*Problem to solve*. Find "you need fast help." and "through the business" in the records below. Copy the lines holding them and every line between, exactly, and no others.
##### Exercise materials
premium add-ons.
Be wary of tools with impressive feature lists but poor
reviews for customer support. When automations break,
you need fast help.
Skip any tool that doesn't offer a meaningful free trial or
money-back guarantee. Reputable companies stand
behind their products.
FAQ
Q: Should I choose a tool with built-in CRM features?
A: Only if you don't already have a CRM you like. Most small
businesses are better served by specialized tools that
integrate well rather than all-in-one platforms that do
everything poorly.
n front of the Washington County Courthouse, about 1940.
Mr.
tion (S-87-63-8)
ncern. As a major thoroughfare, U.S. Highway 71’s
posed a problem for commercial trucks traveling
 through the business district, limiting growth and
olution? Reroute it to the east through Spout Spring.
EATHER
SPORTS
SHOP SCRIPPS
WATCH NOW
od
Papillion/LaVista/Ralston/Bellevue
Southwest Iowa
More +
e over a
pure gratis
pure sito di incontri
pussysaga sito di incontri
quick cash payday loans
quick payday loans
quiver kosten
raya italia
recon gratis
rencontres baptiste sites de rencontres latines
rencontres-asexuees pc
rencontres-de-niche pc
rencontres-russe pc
##########
*Response area*.
you need fast help.
Skip any tool that doesn't offer a meaningful free trial or
money-back guarantee. Reputable companies stand
behind their products.
FAQ
Q: Should I choose a tool with built-in CRM features?
A: Only if you don't already have a CRM you like. Most small
businesses are better served by specialized tools that
integrate well rather than all-in-one platforms that do
everything poorly.
n front of the Washington County Courthouse, about 1940.
Mr.
tion (S-87-63-8)
ncern. As a major thoroughfare, U.S. Highway 71’s
posed a problem for commercial trucks traveling
 through the business district, limiting growth and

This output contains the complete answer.